It's emulating the hardware of the system, which includes its limitations. Some emulators are capable of overclocking to fix that, though it won't have desirable results in every game. It also can make games significantly harder. One of the Gradius games is known for a section where slowdown makes it viable to beat.
The thing is, you don't want to "fix" that.
Your x86 is a supercomputer from an alien world compared to an NES. It's not just extremely faster, it works in entirely different ways physically.
Some features of old console games rely on a deep understanding of the entire hardware of the console. As you wrote the game in assembly language, talking directly to each individual hardware component, you had to follow certain rules from the operating manual. There is no operating system doing this for you. Now, what happens if you don't follow the manual strictly?

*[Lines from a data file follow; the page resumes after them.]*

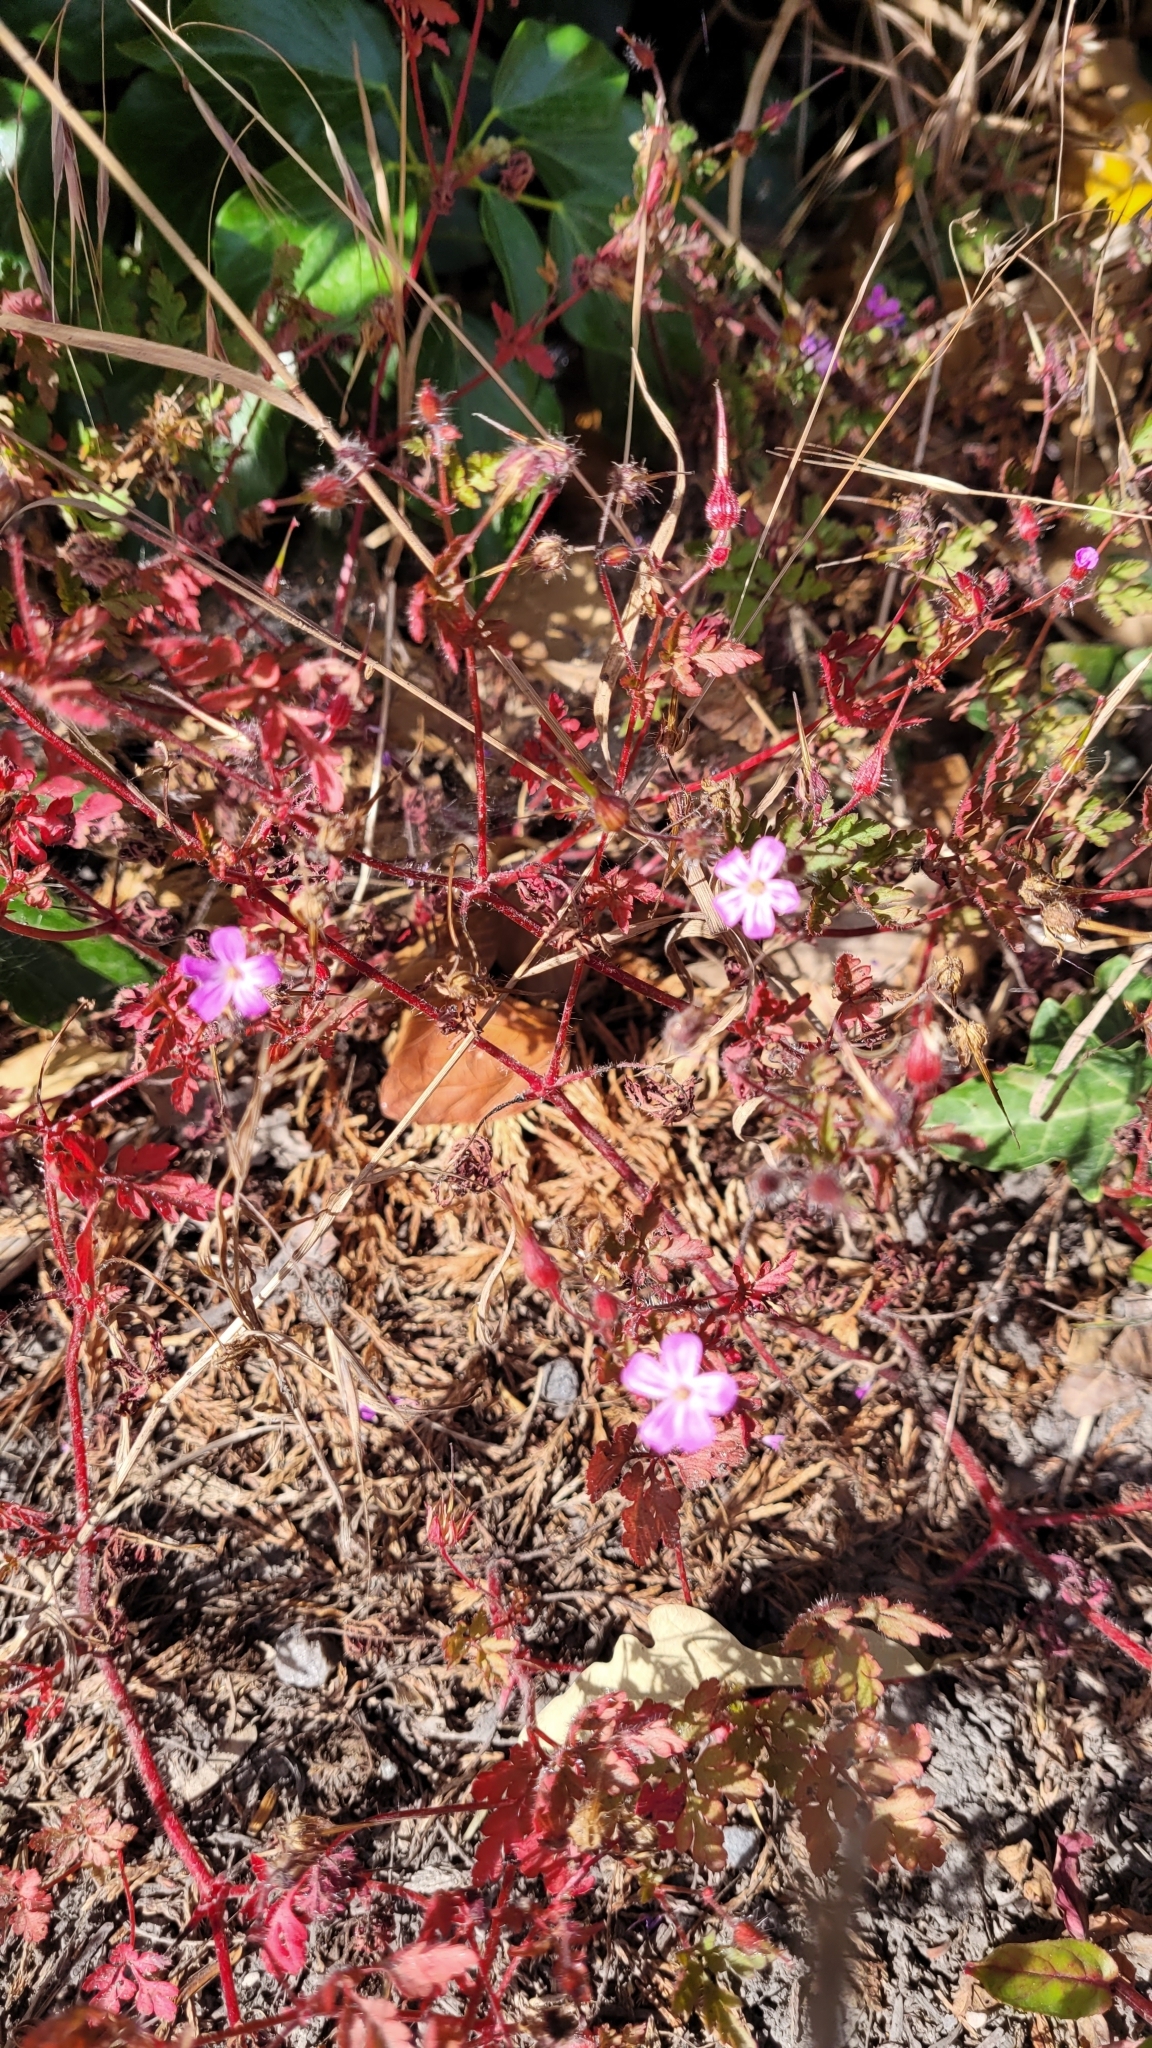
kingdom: Plantae
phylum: Tracheophyta
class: Magnoliopsida
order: Geraniales
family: Geraniaceae
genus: Geranium
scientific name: Geranium robertianum
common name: Herb-robert
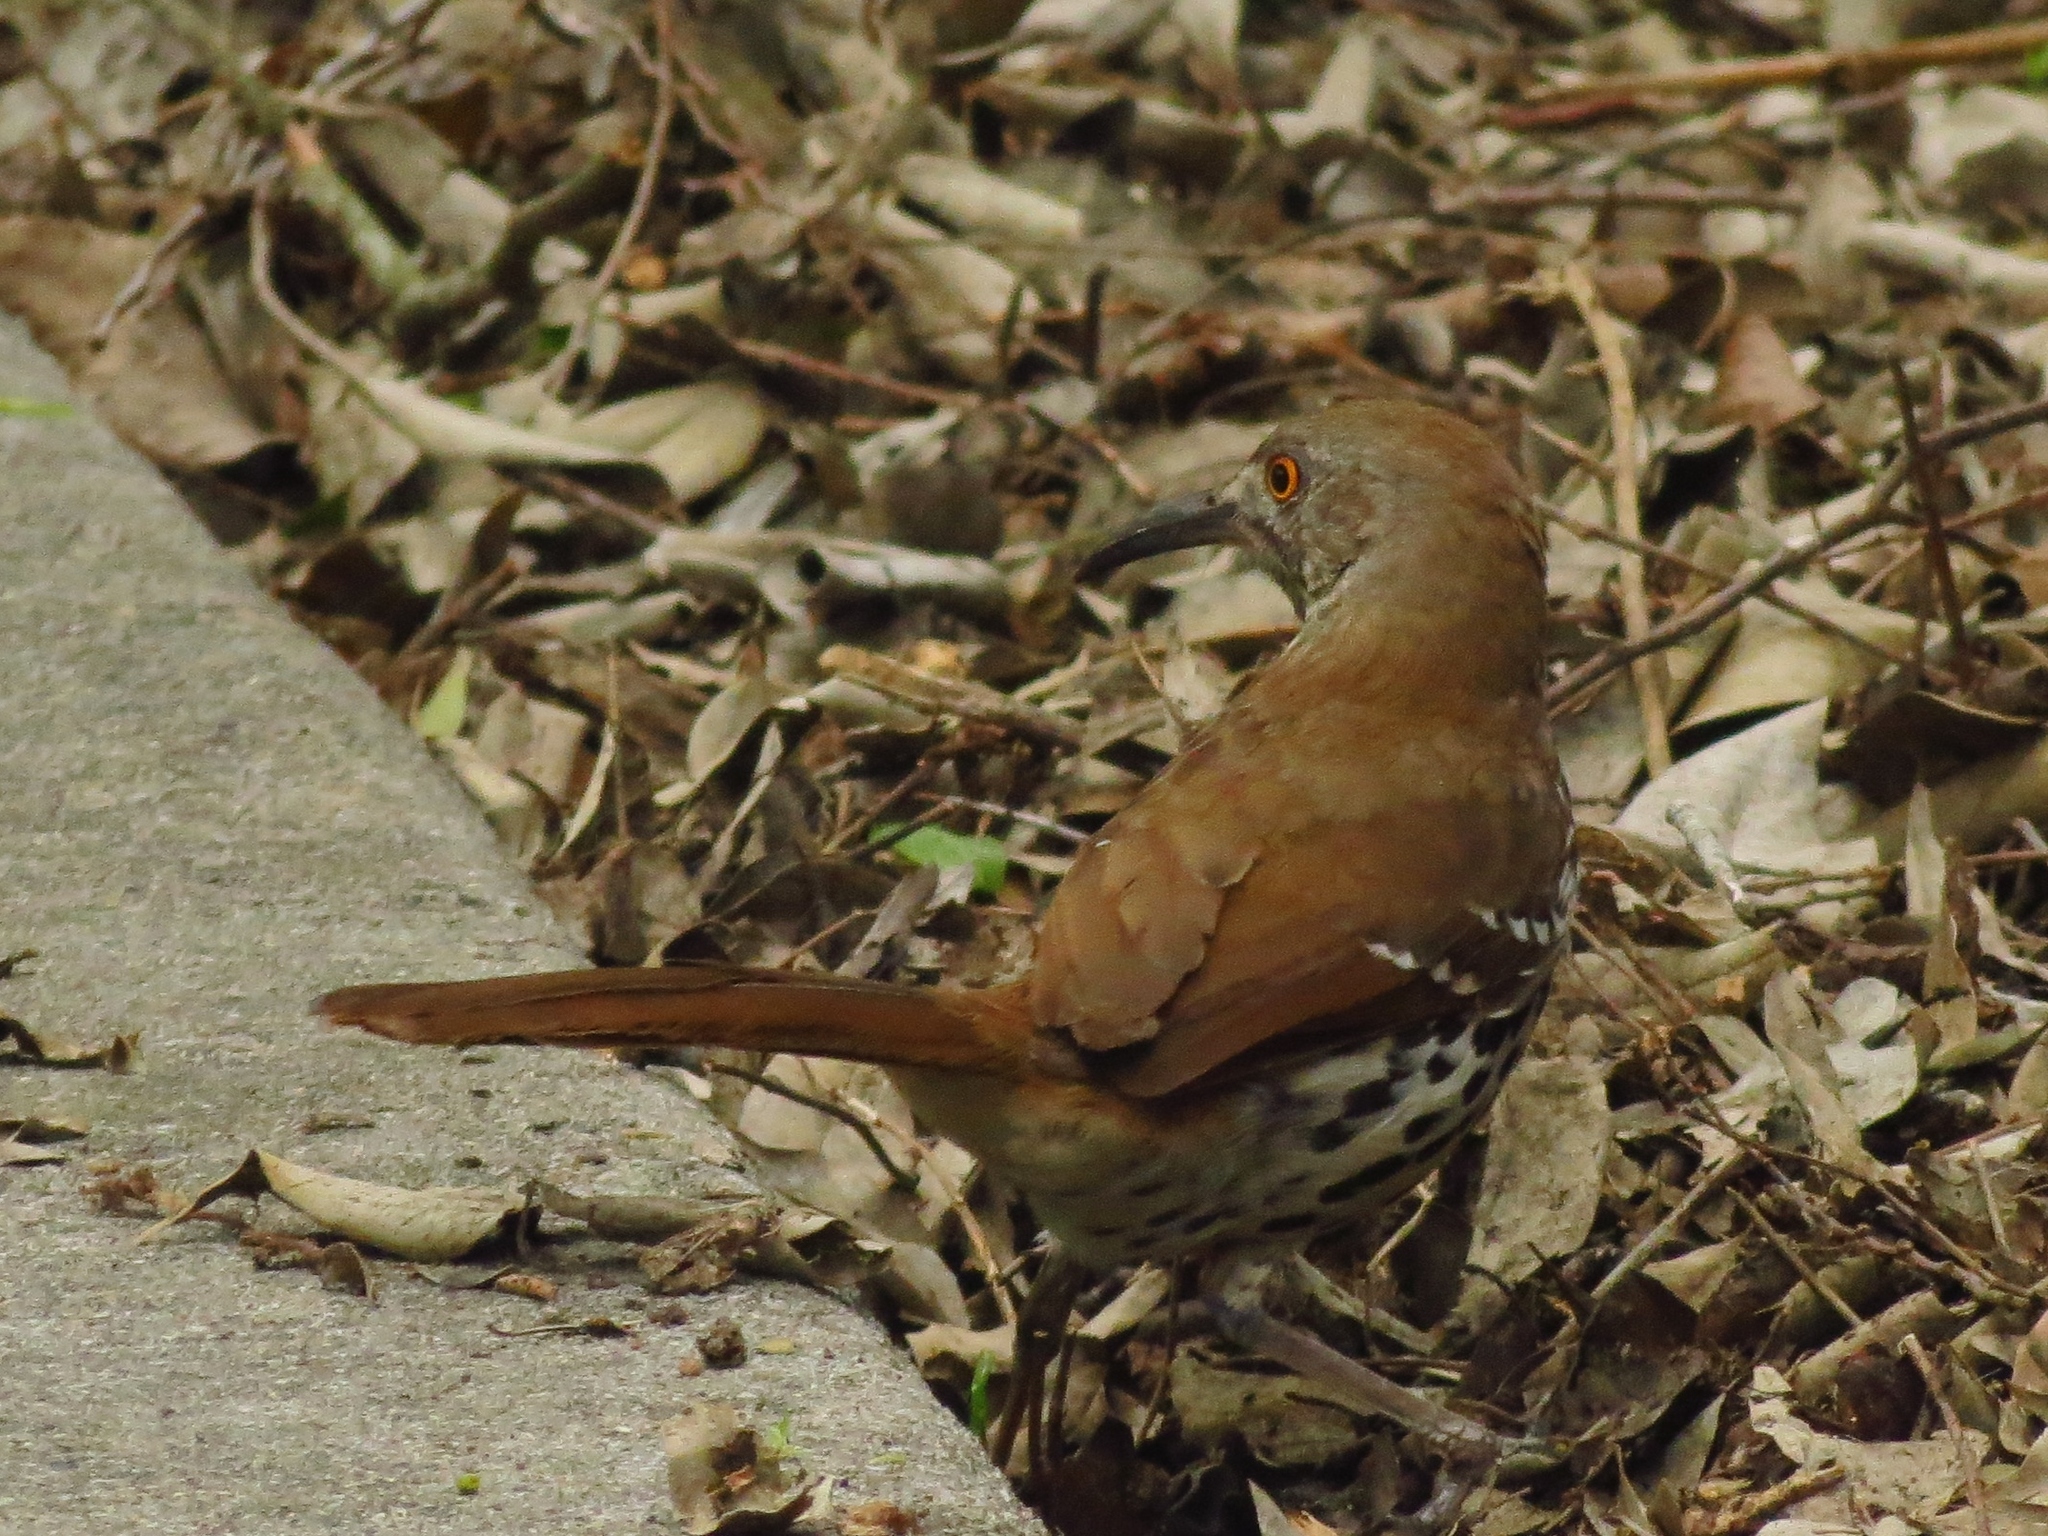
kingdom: Animalia
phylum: Chordata
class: Aves
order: Passeriformes
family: Mimidae
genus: Toxostoma
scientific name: Toxostoma longirostre
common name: Long-billed thrasher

There is some undefined behavior that still works reliably, if you just get the timing for a certain instruction to a component just right.
If you now were to naively interpret the instructions in an emulator, even at exactly the right timings according to the frequency of processor, the game would suddenly be broken, because your emulator is missing micro corrections for signal delay that the original console had due to physical properties.
So even making the game run as it would on the console is a major challenge.
If you add optimizations in one place, because of your one level stuttering, it might break dozens of other games. The emulator doesn't want to be a software to play your game as well as possible. The emulator wants to replicate the way the original console worked as perfectly as possible. Your game stuttering exactly the same way as you remember it is a sign of a good emulator.
The NES can only render 8 sprites per scan line. Games knew about this, and some, like Zelda, would double render the frame if it detected more than 8. This has two effects: Some sprites would flicker, as they’re only being drawn on one of the two passes, as the frame takes twice as long to draw, resulting in a slowdown. This behavior is part of the game, and would need to be patched out if it were running on an emulator that does away with this restriction. (However, because the emulator is no longer 100% faithful to the original hardware, some people might choose not to use it.)
Yea like others have said, you're operating under the assumption that the shortcomings of old hardware require modern revisionism. I guess what makes this particularly unattractive with that specific era of videogaming is that games ran so close to the hardware that overclocking it (in actuality or virtually) doesn't just fix those edge cases (if at all).
Most games/software developed for chips like that of the NES rely on a predictable environment. You can't possibly know how a specific game will react to an increase in clockspeed.
Later generations like the PS1 are less susceptible to this. Emulators of the PS1 can't just bump the clockspeeds, they can also run at modern resolutions like 1080p and higher.
why do emulators emulate?
It's in the name breh.
This community is no stupid questions, it should also be no stupid answers to prevent stuff like this.
I'd like to think my answer was succinct.
emulate
To compete with successfully; approach or attain equality with. To imitate the function of (another system), as by modifications to hardware or software that allow the imitating system to accept the same data, execute the same programs, and achieve the same results as the imitated system.